Where the records below reach the line containing "music subscription service", start transcribing, and end with the line containing "dynamically at runtime", exactly and with nothing else added.

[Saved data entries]
══════════

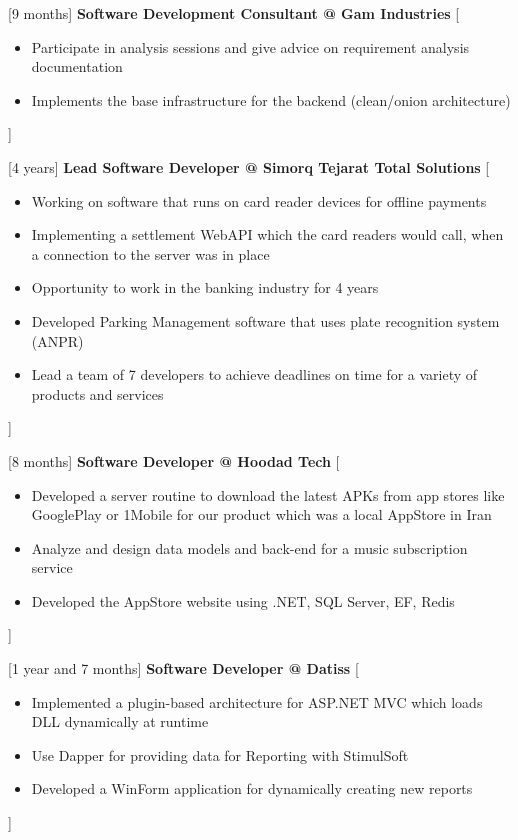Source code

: \documentclass{resume}
\begin{document}
\begin{experiences}
    \separator{0.5ex}
    {[9 months] \textbf{Software Development Consultant @ Gam Industries}}%
    [\begin{itemize}
      \item Participate in analysis sessions and give advice on requirement analysis documentation
      \item Implements the base infrastructure for the backend (clean/onion architecture)
    \end{itemize}]

    \separator{0.5ex}
    {[4 years] \textbf{Lead Software Developer @ Simorq Tejarat Total Solutions} }%
    [\begin{itemize}
      \item Working on software that runs on card reader devices for offline payments
      \item Implementing a settlement WebAPI which the card readers would call, when a connection to the server was in place
      \item Opportunity to work in the banking industry for 4 years
      \item Developed Parking Management software that uses plate recognition system (ANPR)
      \item Lead a team of 7 developers to achieve deadlines on time for a variety of products and services
    \end{itemize}]

    \separator{0.5ex}
    {[8 months] \textbf{Software Developer @ Hoodad Tech} }%
    [\begin{itemize}
      \item Developed a server routine to download the latest APKs from app stores like GooglePlay or 1Mobile for our product which was a local AppStore in Iran
      \item  Analyze and design data models and back-end for a music subscription service
      \item Developed the AppStore website using .NET, SQL Server, EF, Redis
    \end{itemize}]

     \separator{0.5ex}
    {[1 year and  7 months] \textbf{Software Developer @ Datiss} }%
    [\begin{itemize}
      \item Implemented a plugin-based architecture for ASP.NET MVC which loads DLL dynamically at runtime
      \item  Use Dapper for providing data for Reporting with StimulSoft
      \item  Developed a WinForm application for dynamically creating new reports
    \end{itemize}]


\end{experiences}
\end{document}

══════════

[Output of the task]
      \item  Analyze and design data models and back-end for a music subscription service
      \item Developed the AppStore website using .NET, SQL Server, EF, Redis
    \end{itemize}]

     \separator{0.5ex}
    {[1 year and  7 months] \textbf{Software Developer @ Datiss} }%
    [\begin{itemize}
      \item Implemented a plugin-based architecture for ASP.NET MVC which loads DLL dynamically at runtime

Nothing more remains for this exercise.